Apple Working on Eye Detection System to Stop Screen Burn-In

An Apple patent published by the U.S. Patent and Trademark Office refers to a feature to avoid display burn-in. It is primarily for use in AR or mixed reality headsets, Patently Apple reported.

Apple’s patent application relates to an eye monitoring system built into the frame support system of a headset designed to detect eye saccades and eye blinks and then make needed adjustments to the eye displays in realtime without the user even knowing this is occurring in the background. Saccades are fast, jerky and mostly ballistic eye rotations. Humans make several saccadic eye movements per second to utilize this highest-resolution part of the retina to look at the object of interest.

Creating an Indestructible Lithium-Ion Battery

Lithium-ion batteries power many of our favorite gadgets. However, they rely on toxic, flammable materials. A small defect can cause devices to explode. Scientists at John Hopkins University develop better ones, and Wired told the story.

A team of researchers led by physicists at the Johns Hopkins Applied Physics Laboratory believed a safer battery was possible, and for the past five years they have been developing a lithium-ion battery that’s seemingly immune to failure. The rugged battery they first unveiled in 2017, working with researchers at the University of Maryland, can be cut, shot, bent, and soaked without an interruption in power. Late last year, the Johns Hopkins team pushed it further, making it fireproof and boosting its voltages to levels comparable with a commercial product. Samsung, eat your heart out.

Apple's Legendary '1984' ad Arrived in Theaters on This Day 36 Years Ago

I always enjoy Cult of Mac’s ‘Today in Apple History’ segments. Today is a particularly good one though, because on this day 36 years ago, Apple’s legendary Mac advert arrived in theaters.

The erroneous claim that Apple’s “1984” ad aired just once continues to thrive. Yes, the ad most memorably ran during 1984’s Super Bowl. But many forget its extraordinary theatrical run. The spot’s earliest showing was, as it happens, at 1 a.m. in Twin Falls, Idaho, on the last day of 1983, so as to make it eligible for ad awards the following year. Ridley Scott directed the “1984” ad. Back then, most knew Scott for making Alien and Blade Runner, although he possessed a strong advertising background. The “1984” Mac ad played on imagery from George Orwell’s Nineteen Eighty-Four novella, presenting Apple as rebels fighting a technocratic elite.

Students Want to Ban College Facial Recogntion

Students for Sensible Drug Policy and Fight for the Future are teaming up to ban college facial recognition from campuses.

Facial recognition surveillance spreading to college campuses would put students, faculty, and community members at risk…Schools that are already using this technology are conducting unethical experiments on their students.

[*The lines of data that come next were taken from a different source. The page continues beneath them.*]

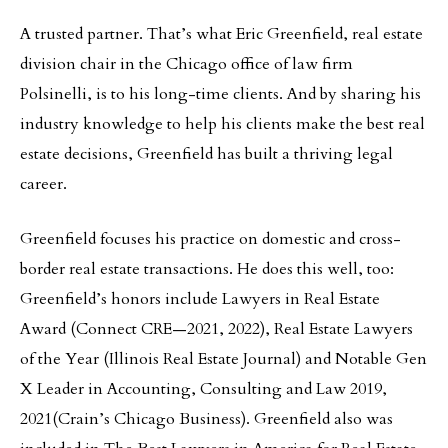
A trusted partner. That’s what Eric Greenfield, real estate
division chair in the Chicago office of law firm
Polsinelli, is to his long-time clients. And by sharing his
industry knowledge to help his clients make the best real
estate decisions, Greenfield has built a thriving legal
career.
Greenfield focuses his practice on domestic and cross-
border real estate transactions. He does this well, too:
Greenfield’s honors include Lawyers in Real Estate
Award (Connect CRE—2021, 2022), Real Estate Lawyers
of the Year (Illinois Real Estate Journal) and Notable Gen
X Leader in Accounting, Consulting and Law 2019,
2021(Crain’s Chicago Business). Greenfield also was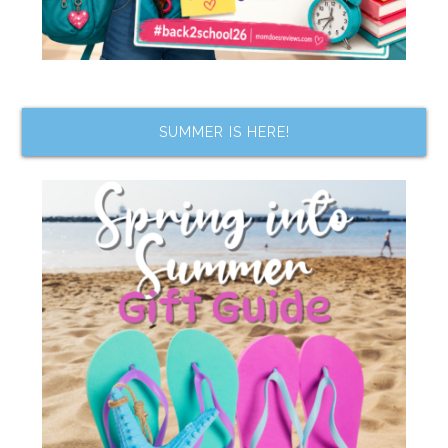
SUMMER IS HERE!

Students and staff have a right to know if their administrations are planning to implement biometric surveillance on campus. Grassroots organizing stopped facial recognition from ruining music festivals. Now we’re going to stop it from invading university campuses.

Hackers Dump 70,000 Tinder Photos of Women

Over 70,000 Tinder photos of women have been dumped in an online forum for cybercrime.

Contextual clues, including particular phone models like the iPhone X seen in the photographs, as well as limited metadata, suggest that many of the (mostly) selfies were taken in recent years. Some of the photos, in fact, contain timestamps dated as recent as October 2019.

Tinder also noted that all of the photos are public and can be viewed by others through regular use of the app; although, obviously, the app is not designed to help a single person amass such a massive quantity of images. The app can also only be used to view the profiles of other users within 100 miles.

Emphasis mine.

The ‘Cult’ of Apple, Ranking No. 6 on an Evil List

Writing for Slate, Cory Doctorow criticizes Apple, calling its customers a cult and Apple a monopoly. I don’t plan to pick apart his article and defend Apple, but I do particularly disagree with this quote:

When it comes to Apple, even if you’re paying for the product, you’re still the product: sold to app programmers as a captive market, or gouged on parts and service by official Apple depots.

I guess consumers can’t do anything right. Not only are we a cult, but we don’t even have the power of the free market, instead we’re “sold” to developers.